If you have not watched the YouTube video of Mitt Romney and Newt Gingrich’s debate performance dubbed in Abbott and Costello’s famous, “Who’s On First" comedy routine, you should.
In many ways, GOP voters have been left feeling much like the late Lou Costello wondering not only, “Who’s on First,” but just what kind of game is the GOP playing in their 2012 presidential race?
The 2012 GOP presidential campaign was assumed by mainstream voters to be one that would focus on the economy, an economy which while improving by the majority of statistical measures includes around 50 million Americans living in poverty, 46 million Americans receiving food stamps, and 25.1 million Americans either unemployed or underemployed.
The majority of Republicans further believed the “fiscally conservative movement,” which changed the balance of power in the House during the 2010 election, would be resonating from the candidates.
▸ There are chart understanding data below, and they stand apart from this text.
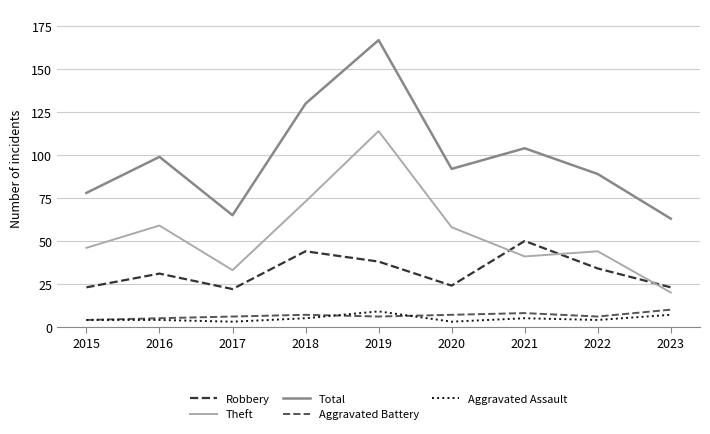

Does the chart have visible grid lines?

Yes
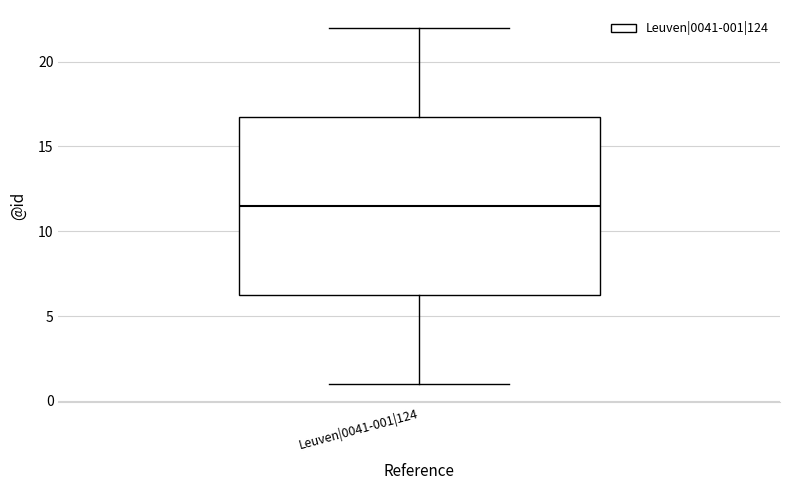

Where does the lower whisker of the box for Leuven|0041-001|124 end on the y-axis? The values are not printed on the chart, so give them approximately, as read against the axis.

1.0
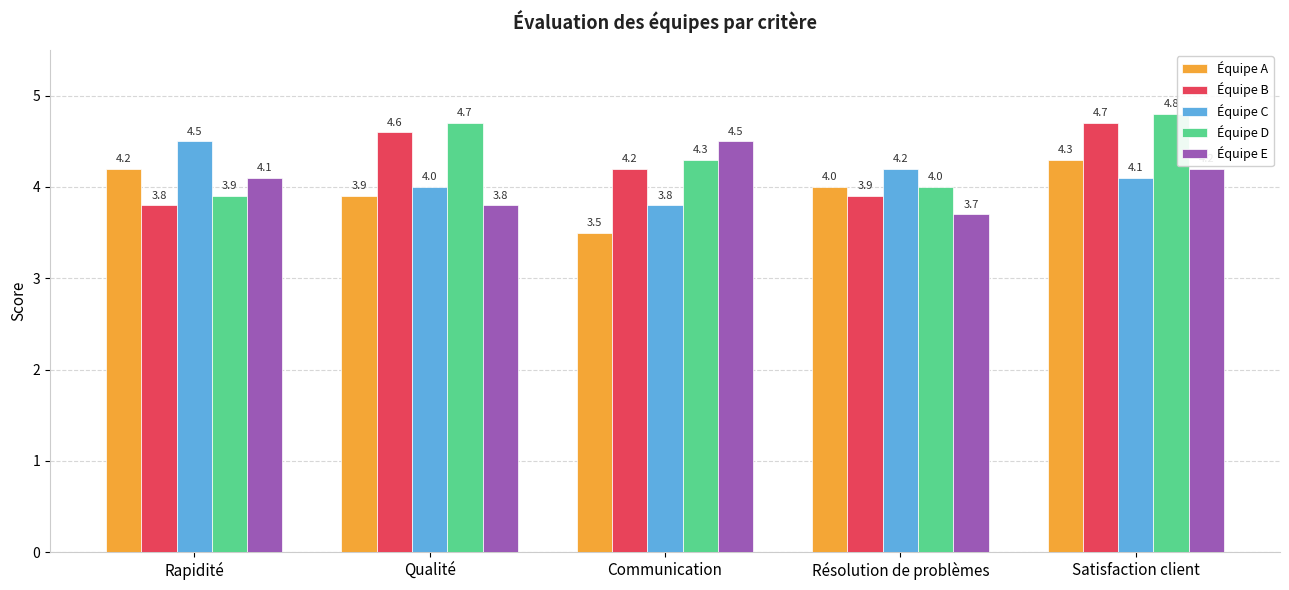

At which label does Équipe C first exceed 4?

Rapidité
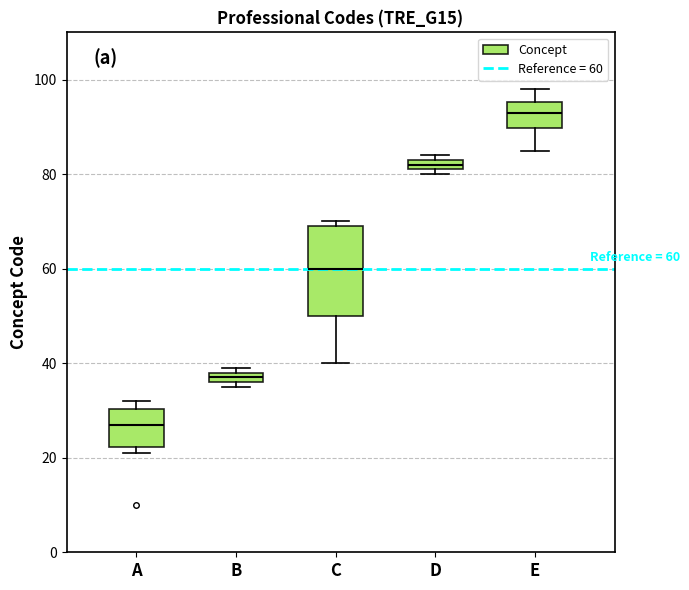

Comparing the boxes themselves (not the whiskers), which one is the tallest?

C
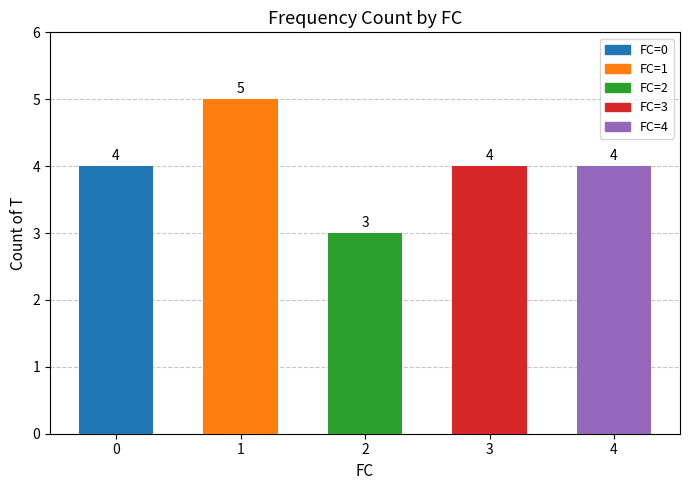

List the labels in order of value, largest first.

1, 0, 3, 4, 2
Instead the race has devolved into a never-ending attempt by candidates to promote their conservative credentials, a growing attempt to elicit voter support via deficit inflating tax reduction plans, and a back to the future litany regarding social values.
If there is a lesson the GOP should take forward from its campaigning in February it might be, “What you are selling isn’t what the majority of voters are interested in buying.”
There is a reason none of the remaining candidates in the GOP field have been able to secure majority support even as that field has dwindled. None of the remaining candidates are sounding a rallying cry which elicits closure.
None of the remaining contenders in the race have held support levels reached by former front runners. Michele Bachmann, Donald Trump, Rick Perry, and Herman Cain all reached out to specific segments of the Republican Party searching for someone who would promote their core values. While all eventually failed to hold that mantle, the remaining field would do well to revisit what made each candidate momentarily the GOP’s lead runner.
While it is an overstatement to reduce the prior front runners to one or two positions a case could be made: Bachman was viewed as a stalwart against spending, Trump lambasted foreign competition for stealing American jobs, Perry promoted energy growth as a means to both ending foreign conflicts and producing jobs, Cain’s 9-9-9 plan represented the common sense approach the common man identified with.
Common Sense in today’s complex geo-political environment of economic intra-dependencies is a very, very difficult intellectual position to promote. Much like the answers supplied by Bud Abbott to Lou Costello, even the Truth can be confusing no matter how factual. Yet there is at least one advantage to presenting a common sense message, you broaden your appeal as opposed to alienating potential supporters.
Over the next week, the remaining GOP candidates will all “spin” the upcoming primary results attempting to claim they are now the front runner, “who’s on first?” What they truly need to do is stop pretending this is a game and providing the common sense answers to, why they should be elected the next president of the United States.